** SELECTED PASSAGE **

● ● ●

Now, says Newsweek, it’s time to start talking about a post-X “Generation 9/11,” a new crop of young Americans who are inheriting the sober civic mood of the new century and its new wars.

In the immediate aftermath of 11th September, journalists and child psychologists began speculating on how the trauma of those events would disorient school-age Americans for years. But when the experts actually looked into what was happening among America’s children, they were surprised to find that the most disoriented Americans were not to be found among the young, but among older generations. Many Silent Generation 70-year-olds worried that America was being pulled back into the closed, secretive, war-emergency era of their childhood. Many Boomer 50-year-olds struggled to square their desire to urge national mobilisation with their lifelong antipathy for powerful national institutions. Gen-X 30-year-olds, occupying an age bracket that suffered the most casualties and produced the most heroes, had reason to feel the most disoriented of all. All their lives, Gen-Xers had thrived as consummate individualists and risk-taking free-agents, both in the economy and in their family lives. Now they were facing a challenge that demanded personal prudence and community action.

● ● ●

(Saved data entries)
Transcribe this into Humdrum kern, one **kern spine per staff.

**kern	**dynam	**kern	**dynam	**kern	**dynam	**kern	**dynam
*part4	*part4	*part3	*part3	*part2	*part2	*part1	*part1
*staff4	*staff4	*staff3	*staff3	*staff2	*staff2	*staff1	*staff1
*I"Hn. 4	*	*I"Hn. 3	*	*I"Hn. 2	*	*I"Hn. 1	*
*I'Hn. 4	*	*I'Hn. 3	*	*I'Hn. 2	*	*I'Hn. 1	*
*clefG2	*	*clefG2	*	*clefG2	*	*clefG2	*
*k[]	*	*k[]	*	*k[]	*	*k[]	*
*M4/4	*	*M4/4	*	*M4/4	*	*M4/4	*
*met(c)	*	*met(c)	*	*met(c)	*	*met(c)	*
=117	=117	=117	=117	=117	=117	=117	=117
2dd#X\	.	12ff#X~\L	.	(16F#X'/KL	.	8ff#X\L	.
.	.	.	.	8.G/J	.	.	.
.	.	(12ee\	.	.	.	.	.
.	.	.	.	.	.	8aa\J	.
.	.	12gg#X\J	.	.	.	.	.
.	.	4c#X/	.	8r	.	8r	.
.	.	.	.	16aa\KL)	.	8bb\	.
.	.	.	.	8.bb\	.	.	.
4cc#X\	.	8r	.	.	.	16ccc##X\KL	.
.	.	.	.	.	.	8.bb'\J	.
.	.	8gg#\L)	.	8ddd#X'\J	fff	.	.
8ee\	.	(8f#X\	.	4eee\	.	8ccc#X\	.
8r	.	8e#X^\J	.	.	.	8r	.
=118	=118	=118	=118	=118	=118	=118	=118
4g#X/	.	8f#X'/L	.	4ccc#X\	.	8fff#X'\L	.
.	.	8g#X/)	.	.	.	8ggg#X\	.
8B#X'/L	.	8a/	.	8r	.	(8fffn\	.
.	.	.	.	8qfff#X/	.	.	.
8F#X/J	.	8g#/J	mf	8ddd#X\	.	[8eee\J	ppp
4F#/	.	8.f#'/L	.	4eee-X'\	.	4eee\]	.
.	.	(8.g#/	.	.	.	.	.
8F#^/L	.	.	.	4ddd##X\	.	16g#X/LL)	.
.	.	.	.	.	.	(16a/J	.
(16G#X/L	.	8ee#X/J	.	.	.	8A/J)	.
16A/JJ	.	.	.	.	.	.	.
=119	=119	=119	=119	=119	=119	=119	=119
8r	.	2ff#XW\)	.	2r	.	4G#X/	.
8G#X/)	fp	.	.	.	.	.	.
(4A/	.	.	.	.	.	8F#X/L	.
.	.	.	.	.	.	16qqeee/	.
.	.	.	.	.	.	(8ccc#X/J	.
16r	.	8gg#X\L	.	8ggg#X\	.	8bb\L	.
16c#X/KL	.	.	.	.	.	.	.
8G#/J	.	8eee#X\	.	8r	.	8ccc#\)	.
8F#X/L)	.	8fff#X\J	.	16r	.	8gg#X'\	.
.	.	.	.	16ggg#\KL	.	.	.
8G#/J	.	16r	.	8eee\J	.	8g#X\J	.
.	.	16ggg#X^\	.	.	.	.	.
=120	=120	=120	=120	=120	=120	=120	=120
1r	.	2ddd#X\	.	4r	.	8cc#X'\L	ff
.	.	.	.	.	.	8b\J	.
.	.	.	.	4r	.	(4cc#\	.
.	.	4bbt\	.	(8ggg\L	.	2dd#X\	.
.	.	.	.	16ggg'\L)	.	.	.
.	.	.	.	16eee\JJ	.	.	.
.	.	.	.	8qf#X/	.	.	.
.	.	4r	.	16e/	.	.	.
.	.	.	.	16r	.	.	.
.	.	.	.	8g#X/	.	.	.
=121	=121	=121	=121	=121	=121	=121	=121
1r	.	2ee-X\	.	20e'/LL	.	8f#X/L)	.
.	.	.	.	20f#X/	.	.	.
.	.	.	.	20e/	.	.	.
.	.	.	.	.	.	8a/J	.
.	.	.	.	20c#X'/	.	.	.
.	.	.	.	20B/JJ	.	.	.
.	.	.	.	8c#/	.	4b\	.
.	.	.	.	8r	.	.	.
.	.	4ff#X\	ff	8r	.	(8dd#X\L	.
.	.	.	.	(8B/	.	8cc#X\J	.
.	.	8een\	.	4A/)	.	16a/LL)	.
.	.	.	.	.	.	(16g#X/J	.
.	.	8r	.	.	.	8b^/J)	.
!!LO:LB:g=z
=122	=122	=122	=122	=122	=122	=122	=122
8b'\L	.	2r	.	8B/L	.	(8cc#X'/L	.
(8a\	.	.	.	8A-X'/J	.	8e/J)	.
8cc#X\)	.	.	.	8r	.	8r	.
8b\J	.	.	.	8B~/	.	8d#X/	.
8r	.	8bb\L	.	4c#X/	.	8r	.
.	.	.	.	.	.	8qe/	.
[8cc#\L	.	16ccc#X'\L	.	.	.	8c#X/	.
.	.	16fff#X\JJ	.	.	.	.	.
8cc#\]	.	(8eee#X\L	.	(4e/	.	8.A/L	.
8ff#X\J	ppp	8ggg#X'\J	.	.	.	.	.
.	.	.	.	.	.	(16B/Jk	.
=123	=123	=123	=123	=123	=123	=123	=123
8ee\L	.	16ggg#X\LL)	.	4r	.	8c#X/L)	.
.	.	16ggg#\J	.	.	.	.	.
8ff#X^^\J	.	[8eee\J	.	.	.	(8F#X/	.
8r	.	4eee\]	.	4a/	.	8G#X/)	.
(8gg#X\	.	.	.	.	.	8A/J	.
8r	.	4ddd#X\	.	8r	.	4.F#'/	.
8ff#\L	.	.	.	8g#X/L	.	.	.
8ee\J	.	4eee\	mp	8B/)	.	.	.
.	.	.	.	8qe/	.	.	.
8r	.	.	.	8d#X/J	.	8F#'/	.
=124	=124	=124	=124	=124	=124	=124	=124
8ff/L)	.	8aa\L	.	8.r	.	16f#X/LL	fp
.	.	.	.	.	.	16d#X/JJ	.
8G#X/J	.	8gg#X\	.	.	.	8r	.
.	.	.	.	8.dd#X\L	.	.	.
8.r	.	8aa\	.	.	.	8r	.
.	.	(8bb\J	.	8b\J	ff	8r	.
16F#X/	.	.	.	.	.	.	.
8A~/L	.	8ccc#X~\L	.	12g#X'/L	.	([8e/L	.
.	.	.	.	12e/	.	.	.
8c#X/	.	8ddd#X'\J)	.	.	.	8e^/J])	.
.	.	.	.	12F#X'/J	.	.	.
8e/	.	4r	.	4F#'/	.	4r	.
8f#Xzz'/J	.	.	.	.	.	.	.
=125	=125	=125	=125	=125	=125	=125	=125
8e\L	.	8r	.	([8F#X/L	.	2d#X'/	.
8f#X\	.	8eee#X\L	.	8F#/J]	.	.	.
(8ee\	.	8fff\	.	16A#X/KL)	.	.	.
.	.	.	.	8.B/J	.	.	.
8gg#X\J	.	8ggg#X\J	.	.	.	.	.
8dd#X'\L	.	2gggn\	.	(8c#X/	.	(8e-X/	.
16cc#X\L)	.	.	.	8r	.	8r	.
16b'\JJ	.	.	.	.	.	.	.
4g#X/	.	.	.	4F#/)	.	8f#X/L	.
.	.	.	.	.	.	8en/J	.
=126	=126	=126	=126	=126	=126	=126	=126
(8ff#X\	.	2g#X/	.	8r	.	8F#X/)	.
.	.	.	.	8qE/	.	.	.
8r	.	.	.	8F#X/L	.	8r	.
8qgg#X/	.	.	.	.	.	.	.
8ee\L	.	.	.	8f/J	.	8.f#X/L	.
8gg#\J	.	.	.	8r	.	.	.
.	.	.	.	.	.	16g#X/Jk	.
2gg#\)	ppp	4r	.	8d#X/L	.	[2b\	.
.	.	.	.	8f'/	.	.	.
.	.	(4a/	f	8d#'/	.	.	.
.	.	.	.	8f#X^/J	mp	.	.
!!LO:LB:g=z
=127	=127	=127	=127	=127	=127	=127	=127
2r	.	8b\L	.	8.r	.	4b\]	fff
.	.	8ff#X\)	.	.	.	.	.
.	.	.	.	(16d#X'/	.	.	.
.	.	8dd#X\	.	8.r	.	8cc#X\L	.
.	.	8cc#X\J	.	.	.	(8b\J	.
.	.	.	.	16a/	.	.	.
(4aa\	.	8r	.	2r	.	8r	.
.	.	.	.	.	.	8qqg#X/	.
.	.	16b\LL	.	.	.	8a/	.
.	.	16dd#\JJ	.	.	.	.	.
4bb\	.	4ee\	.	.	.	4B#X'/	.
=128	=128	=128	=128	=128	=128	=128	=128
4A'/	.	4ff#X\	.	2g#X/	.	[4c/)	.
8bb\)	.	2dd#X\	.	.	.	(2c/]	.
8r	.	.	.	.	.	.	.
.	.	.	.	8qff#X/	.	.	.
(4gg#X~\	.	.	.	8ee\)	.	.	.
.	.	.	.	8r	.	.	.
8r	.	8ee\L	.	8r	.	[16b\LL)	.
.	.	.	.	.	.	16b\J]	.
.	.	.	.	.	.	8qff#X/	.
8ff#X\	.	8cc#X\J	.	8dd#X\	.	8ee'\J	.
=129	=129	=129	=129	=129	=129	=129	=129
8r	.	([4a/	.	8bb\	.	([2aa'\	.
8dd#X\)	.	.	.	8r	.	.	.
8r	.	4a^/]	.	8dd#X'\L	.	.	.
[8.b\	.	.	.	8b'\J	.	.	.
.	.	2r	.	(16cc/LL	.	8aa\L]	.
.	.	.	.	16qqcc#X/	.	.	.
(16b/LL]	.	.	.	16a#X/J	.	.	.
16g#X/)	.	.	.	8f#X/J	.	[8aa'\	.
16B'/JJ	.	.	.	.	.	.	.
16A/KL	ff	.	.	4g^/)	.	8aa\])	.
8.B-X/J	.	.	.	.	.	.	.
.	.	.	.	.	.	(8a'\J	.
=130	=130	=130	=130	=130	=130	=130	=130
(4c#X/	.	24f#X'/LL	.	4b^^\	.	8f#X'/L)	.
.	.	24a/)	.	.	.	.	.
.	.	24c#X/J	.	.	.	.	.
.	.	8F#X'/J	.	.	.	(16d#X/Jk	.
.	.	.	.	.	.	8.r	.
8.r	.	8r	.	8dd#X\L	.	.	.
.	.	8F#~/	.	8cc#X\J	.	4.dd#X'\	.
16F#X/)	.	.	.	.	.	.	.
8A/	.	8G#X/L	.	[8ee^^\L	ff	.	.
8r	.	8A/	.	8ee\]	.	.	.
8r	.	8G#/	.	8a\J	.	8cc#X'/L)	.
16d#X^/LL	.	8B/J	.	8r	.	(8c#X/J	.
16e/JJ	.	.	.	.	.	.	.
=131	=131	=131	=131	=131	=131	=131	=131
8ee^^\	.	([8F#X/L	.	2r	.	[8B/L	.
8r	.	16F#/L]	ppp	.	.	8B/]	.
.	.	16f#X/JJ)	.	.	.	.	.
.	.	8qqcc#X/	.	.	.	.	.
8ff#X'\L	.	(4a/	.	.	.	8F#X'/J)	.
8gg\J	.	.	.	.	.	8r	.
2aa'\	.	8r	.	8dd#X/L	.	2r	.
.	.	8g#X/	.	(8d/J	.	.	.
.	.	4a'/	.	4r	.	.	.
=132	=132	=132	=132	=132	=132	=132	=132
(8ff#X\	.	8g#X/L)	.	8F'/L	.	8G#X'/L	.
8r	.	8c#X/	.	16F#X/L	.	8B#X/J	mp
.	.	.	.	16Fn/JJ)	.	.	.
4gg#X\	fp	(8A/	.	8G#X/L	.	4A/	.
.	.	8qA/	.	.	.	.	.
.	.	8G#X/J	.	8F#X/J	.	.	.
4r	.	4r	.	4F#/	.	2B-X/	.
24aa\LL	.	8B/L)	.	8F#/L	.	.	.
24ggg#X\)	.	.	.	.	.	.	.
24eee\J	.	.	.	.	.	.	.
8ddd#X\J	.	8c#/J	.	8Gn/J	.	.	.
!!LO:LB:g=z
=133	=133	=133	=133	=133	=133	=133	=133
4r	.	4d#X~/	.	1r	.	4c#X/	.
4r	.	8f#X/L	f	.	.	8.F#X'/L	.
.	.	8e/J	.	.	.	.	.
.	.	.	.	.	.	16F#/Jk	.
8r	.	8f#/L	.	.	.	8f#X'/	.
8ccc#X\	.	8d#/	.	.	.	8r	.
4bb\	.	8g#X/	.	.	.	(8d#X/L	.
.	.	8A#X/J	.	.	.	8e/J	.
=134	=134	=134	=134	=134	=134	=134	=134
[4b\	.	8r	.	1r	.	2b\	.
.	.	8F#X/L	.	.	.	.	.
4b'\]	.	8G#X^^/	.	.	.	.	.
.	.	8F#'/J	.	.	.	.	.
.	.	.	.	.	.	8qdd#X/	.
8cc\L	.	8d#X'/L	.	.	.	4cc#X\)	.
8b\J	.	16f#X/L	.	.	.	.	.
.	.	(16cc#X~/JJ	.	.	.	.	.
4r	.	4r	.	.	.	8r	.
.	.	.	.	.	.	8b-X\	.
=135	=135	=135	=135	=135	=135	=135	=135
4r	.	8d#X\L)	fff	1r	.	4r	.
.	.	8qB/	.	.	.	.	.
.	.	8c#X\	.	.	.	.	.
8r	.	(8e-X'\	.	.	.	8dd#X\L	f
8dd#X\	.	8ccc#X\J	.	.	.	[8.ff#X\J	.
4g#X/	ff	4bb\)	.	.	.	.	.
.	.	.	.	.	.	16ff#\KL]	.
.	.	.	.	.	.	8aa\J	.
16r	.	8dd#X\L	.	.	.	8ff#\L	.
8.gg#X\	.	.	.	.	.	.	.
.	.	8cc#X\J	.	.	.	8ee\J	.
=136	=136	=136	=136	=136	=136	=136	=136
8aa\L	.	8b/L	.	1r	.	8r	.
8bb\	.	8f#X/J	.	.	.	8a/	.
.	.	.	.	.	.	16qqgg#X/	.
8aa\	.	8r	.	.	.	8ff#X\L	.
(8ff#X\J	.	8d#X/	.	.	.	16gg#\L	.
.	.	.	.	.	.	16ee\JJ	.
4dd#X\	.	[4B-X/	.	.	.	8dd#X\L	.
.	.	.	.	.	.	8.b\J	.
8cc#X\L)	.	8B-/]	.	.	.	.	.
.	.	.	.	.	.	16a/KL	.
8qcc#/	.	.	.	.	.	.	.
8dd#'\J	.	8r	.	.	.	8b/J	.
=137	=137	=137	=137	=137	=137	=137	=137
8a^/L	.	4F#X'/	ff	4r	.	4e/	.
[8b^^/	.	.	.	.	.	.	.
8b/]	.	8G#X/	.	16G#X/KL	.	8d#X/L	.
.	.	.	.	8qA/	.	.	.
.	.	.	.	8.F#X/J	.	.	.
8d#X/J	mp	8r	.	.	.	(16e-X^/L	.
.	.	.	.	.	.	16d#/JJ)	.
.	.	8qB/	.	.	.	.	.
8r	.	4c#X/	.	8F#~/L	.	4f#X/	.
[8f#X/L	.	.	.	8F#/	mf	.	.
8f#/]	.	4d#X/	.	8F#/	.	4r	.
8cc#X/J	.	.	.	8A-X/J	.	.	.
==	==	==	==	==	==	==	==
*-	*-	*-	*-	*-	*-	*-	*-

● ● ●

** WRITTEN TASK 1 **
According to the passage on Generation 9/11, which age bracket suffered the most casualties and produced the most heroes?
** WRITTEN TASK 2 **
Carry on the passage on Generation 9/11 from its last sentence.
You can complete the work without the records.

** WRITTEN ANSWER 1 **
Gen-X 30-year-olds.

** WRITTEN ANSWER 2 **
Millennials, for the most part, were strikingly poised. To the amazement of adult interviewers, America’s tweens and teens gave thoughtful and well-reasoned answers to questions about the meaning of 11th September and what America should do about it. They sympathised with the worries of their parents and respected the leadership burden of their President. When interviewed in groups, they often deferred to each other and, in the end, offered a consensus response.

Few American youths engaged in the sort of bellicose “nuke ‘em and go home” bravado that one sometimes heard from Gen-Xers back in the brief ‘80s wars (Granada, Panama, Libya). Even fewer voiced the sort of anti-adult, anti-establishment passion that one often heard from Boomers during the Vietnam War. Through the fall of 2001, as US federal authorities exercised aggressive authority in garrisoning airports, patrolling harbours, installing videocams on city streets, and rounding up “suspects,” Millennials had no problem adapting. Indeed, Millennial teens often gave timely reminders to their Boomer parents about how to behave.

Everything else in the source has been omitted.